Vous l’avez tous fait. C’est certain. C’est ob-li-ga-toi-re. Aussi vrai que nous sommes humains, vous l’avez fait : vous regarder assidûment dans le miroir. Pas pour vérifier votre apparence, le placement de vos cheveux, l’effet de votre sourire. Non. Pour constater que vous êtes là, vivant. Que vous n’êtes pas un mirage, une image. Et là, plongé les yeux dans vos yeux, vous surveillez que les gestes reflétés suivent bien les mouvements de votre visage. Sait-on jamais, si vous pouviez expérimenter ne serait-ce qu’une latence, une fraction d’expression qui s’échappe, quels mystères s’ouvriraient alors à vous… Et puis arrive ce moment où vous obtenez le résultat strictement inverse. D’un coup, vous ne savez plus. Est-ce bien vous, là ? Vraiment ? Voilà : vous vous êtes tellement observé que vous ne vous reconnaissez plus. Il faut alors un sursaut, un mouvement plus franc, pour retrouver le sens du réel, du présent, de votre présence.

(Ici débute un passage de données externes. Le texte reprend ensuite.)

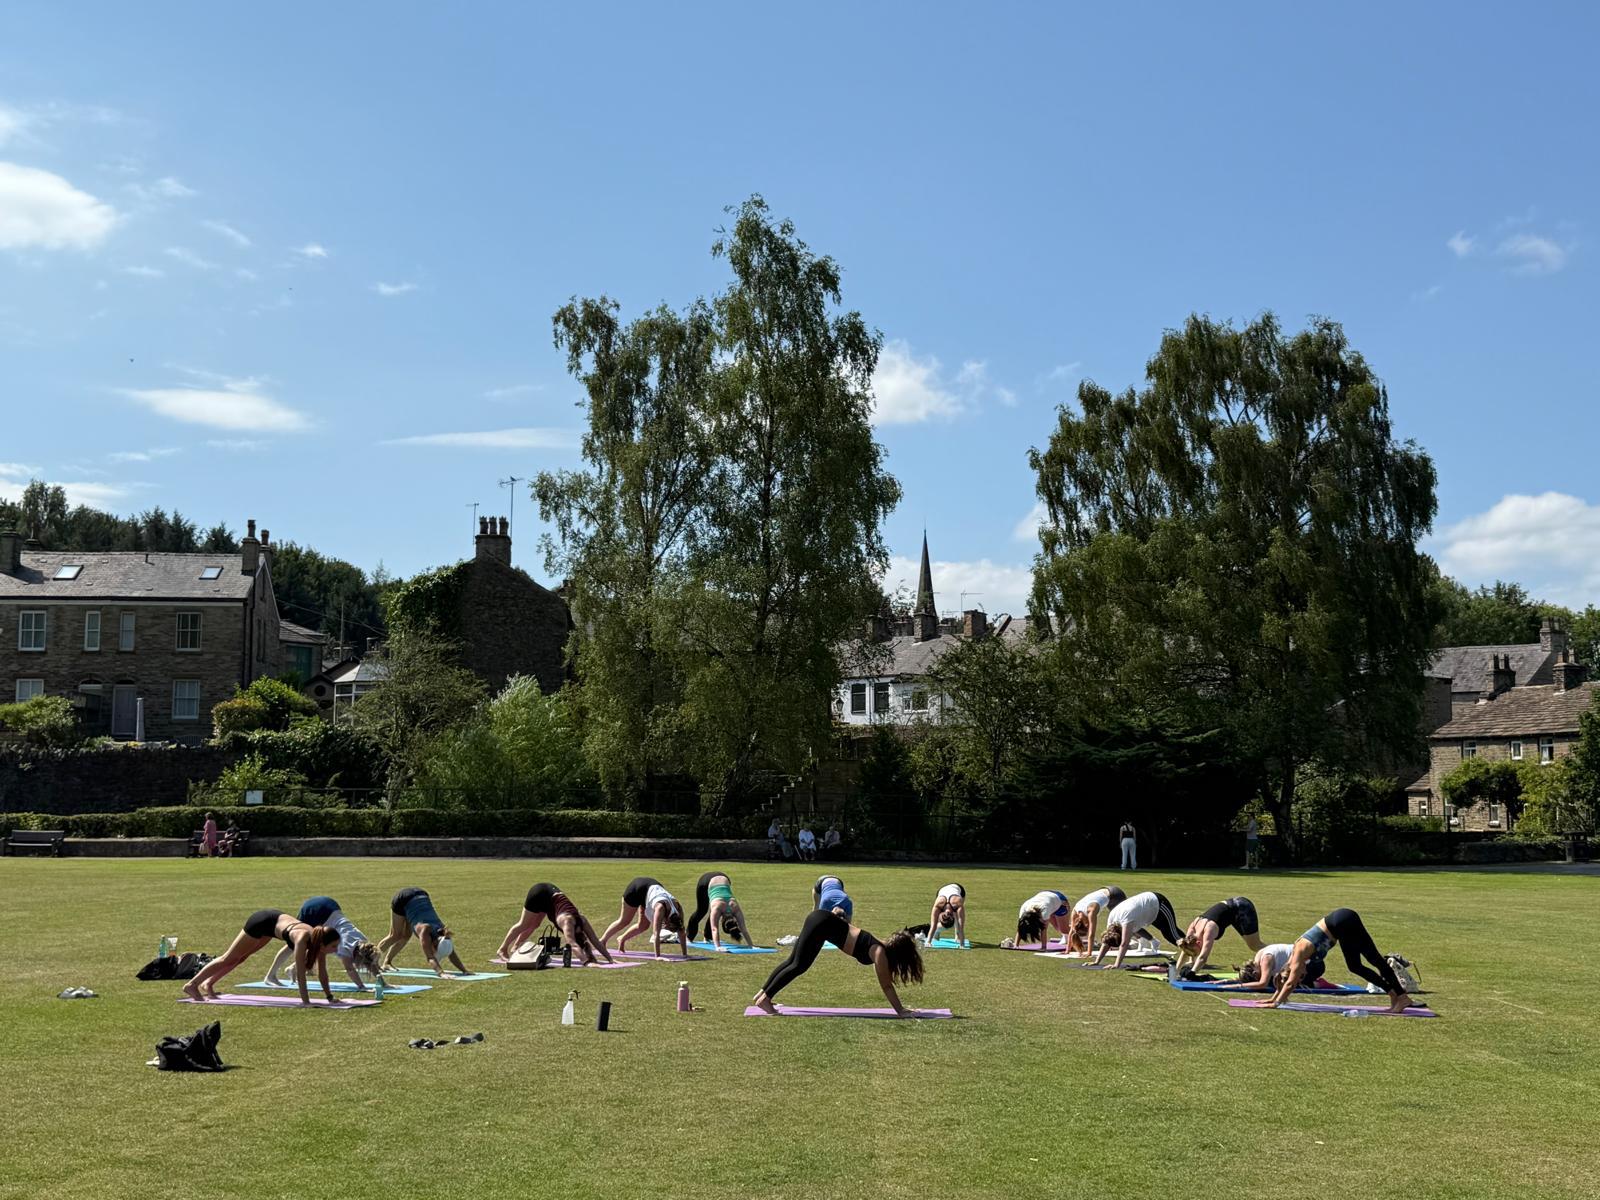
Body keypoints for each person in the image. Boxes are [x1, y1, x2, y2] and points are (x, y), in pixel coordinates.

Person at [750, 909, 924, 1016]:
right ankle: (765, 998)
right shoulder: (879, 953)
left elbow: (886, 981)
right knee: (798, 965)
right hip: (822, 923)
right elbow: (886, 986)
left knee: (793, 962)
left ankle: (762, 996)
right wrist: (900, 1011)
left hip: (820, 919)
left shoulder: (880, 947)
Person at [1253, 908, 1413, 1013]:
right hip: (1341, 923)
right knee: (1356, 966)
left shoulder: (1298, 957)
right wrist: (1274, 997)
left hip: (1343, 921)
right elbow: (1285, 979)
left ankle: (1402, 997)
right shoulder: (1292, 960)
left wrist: (1276, 1003)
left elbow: (1289, 983)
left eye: (1299, 975)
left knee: (1374, 960)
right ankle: (1394, 994)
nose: (1302, 975)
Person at [182, 908, 341, 1004]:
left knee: (241, 958)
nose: (336, 949)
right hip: (262, 921)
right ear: (322, 944)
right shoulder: (302, 939)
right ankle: (192, 985)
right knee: (229, 957)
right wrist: (306, 1002)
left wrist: (330, 997)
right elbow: (300, 974)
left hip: (272, 928)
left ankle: (208, 984)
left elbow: (323, 974)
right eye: (334, 946)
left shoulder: (318, 944)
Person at [264, 896, 384, 991]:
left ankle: (292, 968)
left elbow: (369, 961)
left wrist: (383, 983)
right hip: (316, 911)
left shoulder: (363, 943)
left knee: (318, 945)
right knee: (294, 944)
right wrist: (362, 987)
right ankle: (271, 975)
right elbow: (350, 969)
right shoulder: (345, 947)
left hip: (329, 906)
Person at [495, 881, 613, 964]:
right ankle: (502, 949)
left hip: (550, 897)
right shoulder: (567, 922)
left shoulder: (582, 921)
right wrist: (586, 962)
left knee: (535, 925)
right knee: (524, 924)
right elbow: (572, 944)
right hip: (540, 893)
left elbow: (595, 941)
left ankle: (516, 948)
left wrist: (610, 959)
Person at [377, 886, 468, 976]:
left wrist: (464, 970)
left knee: (406, 936)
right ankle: (370, 959)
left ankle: (387, 963)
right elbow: (430, 958)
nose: (434, 953)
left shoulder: (444, 934)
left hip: (420, 895)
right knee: (396, 935)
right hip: (403, 899)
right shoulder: (424, 930)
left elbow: (451, 953)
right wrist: (441, 973)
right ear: (435, 944)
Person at [599, 876, 689, 959]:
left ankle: (622, 939)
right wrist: (657, 956)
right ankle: (602, 941)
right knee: (624, 920)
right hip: (635, 889)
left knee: (643, 926)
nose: (665, 927)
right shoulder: (660, 908)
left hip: (648, 892)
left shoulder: (678, 910)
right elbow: (656, 933)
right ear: (668, 921)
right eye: (667, 927)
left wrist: (685, 954)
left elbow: (681, 931)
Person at [1092, 890, 1184, 968]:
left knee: (1172, 934)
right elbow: (1106, 943)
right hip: (1150, 911)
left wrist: (1116, 964)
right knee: (1168, 934)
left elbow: (1124, 943)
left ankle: (1194, 950)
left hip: (1159, 904)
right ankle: (1192, 952)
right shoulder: (1111, 923)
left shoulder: (1126, 919)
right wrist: (1097, 961)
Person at [1174, 896, 1266, 973]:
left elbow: (1203, 958)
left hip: (1242, 908)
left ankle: (1277, 953)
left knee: (1255, 945)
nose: (1195, 956)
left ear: (1198, 943)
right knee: (1254, 946)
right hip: (1233, 908)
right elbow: (1185, 950)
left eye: (1195, 953)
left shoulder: (1208, 931)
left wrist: (1192, 973)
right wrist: (1175, 971)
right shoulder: (1192, 930)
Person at [685, 871, 755, 949]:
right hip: (705, 881)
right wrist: (717, 947)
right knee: (701, 911)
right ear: (722, 921)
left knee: (713, 914)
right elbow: (714, 929)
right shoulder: (722, 908)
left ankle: (708, 937)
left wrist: (751, 946)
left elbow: (743, 929)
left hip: (724, 878)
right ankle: (688, 937)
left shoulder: (735, 908)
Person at [1231, 943, 1325, 992]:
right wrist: (1224, 981)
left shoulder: (1265, 960)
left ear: (1255, 974)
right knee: (1275, 980)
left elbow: (1262, 983)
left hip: (1314, 965)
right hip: (1311, 959)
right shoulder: (1258, 957)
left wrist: (1238, 986)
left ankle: (1318, 984)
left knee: (1274, 984)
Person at [1065, 885, 1126, 954]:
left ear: (1086, 925)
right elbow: (1072, 932)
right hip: (1105, 890)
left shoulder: (1091, 911)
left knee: (1124, 920)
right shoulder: (1075, 912)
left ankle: (1138, 939)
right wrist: (1067, 951)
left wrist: (1089, 953)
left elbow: (1091, 934)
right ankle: (1133, 939)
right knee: (1119, 922)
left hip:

Cette expérience existe côté langage – elle est savoureuse mais vous la connaissez, c’est sûr, aussi sûr que deux et deux font quatre et que c’est bien vous, là, dans le miroir. Prenez un mot. N’importe lequel, sachant que ça fonctionne particulièrement bien avec « fenouil » ou « fourchette », quoique « artichaut » fait bien l’affaire aussi. Répétez-le. Encore. Et encore. Toujours plus. Davantage. N’arrêtez pas ! Vous y êtes : ce mot n’a plus aucun sens. Existe-t-il ? Pourquoi ? Comment ? Qui l’a décidé ? En est-on certain ? Ne venez-vous pas de l’inventer à l’instant ? Il paraît fou, ce mot, maintenant. C’est imparable : vous finirez le nez dans le dictionnaire pour vérifier que fourchette, fenouil et artichaut font vraiment partie d’un réel partagé avec vos semblables.

Pour une expérience hors du commun, combinez les deux. Face au miroir, répétez à l’envi « fenouil » tout en cherchant à reconnaître votre propre image.

Personnellement, je ne suis jamais allée jusque-là. J’aurais trop peur de me perdre.